Earnouts defer a portion of the purchase price — typically 15–25% — and pay it to the seller only if the business hits agreed-upon performance targets after close. In weight loss clinic deals, earnout triggers are usually tied to active patient count, total program revenue, or membership retention rates at 12 and 24 months post-close. The key is defining metrics precisely in the purchase agreement: what counts as an active patient, how revenue is measured, and who adjudicates disputes. Sellers who remain engaged as medical directors post-close are better positioned to hit earnout targets.
Yes, weight loss clinics are generally SBA-eligible businesses. SBA 7(a) loans are the most common financing tool for lower middle market clinic acquisitions in the $1M–$5M revenue range. Lenders will underwrite against 2–3 years of clean financial statements, recurring membership or program revenue, and the clinic's EBITDA. Clinics with commingled personal and business expenses, significant cash-pay revenue without adequate documentation, or regulatory compliance issues may face challenges qualifying. Working with an SBA lender experienced in healthcare or medical practice transactions significantly improves the process.

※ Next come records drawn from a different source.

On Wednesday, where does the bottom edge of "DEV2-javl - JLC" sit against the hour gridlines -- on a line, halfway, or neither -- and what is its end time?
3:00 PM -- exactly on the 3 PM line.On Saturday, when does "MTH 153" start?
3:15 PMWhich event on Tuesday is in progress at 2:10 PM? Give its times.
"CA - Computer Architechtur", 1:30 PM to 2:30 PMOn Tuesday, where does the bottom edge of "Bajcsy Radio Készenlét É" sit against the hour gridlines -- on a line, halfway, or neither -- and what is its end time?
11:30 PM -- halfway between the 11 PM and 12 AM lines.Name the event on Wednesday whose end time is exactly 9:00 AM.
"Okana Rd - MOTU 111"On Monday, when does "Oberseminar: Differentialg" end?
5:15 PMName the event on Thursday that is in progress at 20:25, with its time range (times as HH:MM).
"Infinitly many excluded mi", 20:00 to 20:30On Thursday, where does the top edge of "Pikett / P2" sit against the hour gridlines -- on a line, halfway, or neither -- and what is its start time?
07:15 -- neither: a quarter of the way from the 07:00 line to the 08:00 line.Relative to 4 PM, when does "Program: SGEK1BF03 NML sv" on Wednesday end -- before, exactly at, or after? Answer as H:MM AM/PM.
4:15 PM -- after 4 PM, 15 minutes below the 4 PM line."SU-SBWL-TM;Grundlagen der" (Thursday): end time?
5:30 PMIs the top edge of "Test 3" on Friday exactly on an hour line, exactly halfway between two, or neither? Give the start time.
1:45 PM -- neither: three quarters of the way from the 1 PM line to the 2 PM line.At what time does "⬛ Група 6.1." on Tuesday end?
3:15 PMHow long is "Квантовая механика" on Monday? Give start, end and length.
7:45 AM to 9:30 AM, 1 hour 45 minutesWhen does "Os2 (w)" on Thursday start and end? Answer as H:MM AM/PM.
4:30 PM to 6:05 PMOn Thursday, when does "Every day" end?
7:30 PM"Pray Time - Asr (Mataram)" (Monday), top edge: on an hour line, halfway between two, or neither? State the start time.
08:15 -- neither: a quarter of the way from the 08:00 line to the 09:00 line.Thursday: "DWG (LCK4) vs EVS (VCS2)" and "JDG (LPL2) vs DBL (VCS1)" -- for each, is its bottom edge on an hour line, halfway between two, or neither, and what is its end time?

Medical weight loss clinics in the lower middle market currently trade at 3.5x–6x EBITDA depending on several factors. Clinics with strong patient retention, multi-provider teams, recurring membership revenue, and clean compliance histories command the higher end of the range. Owner-dependent practices with high churn, newer operating histories, or regulatory concerns trade closer to 3.5x–4x. The rapid rise of GLP-1 programs has created valuation uncertainty — buyers are carefully evaluating whether revenue growth is durable or tied to a drug availability window.
Patient records are among the most valuable — and most regulated — assets in a weight loss clinic acquisition. In an asset purchase, patient records transfer to the buyer, but this requires compliance with HIPAA's business associate agreement requirements and often patient notification under state law. Buyers must conduct a thorough HIPAA compliance review during due diligence, including patient consent documentation, data storage practices, and any prior breach history. Sellers should complete an internal HIPAA audit before going to market to avoid deal-killers surfacing late in the process.
In a traditional sale, the owner sells 100% of the business and exits. In a PE recapitalization, the owner sells a majority stake — typically 60–80% — receives a large cash distribution at close, and retains a minority equity position in the combined platform. This structure gives sellers immediate liquidity while allowing them to participate in future value creation as the PE platform grows through additional acquisitions. The tradeoff is loss of majority control and the illiquidity of retained equity until the platform's eventual exit, which may be 4–7 years away. For weight loss clinic operators with multiple locations or strong EBITDA, recaps are increasingly common as PE rollup activity in the sector intensifies.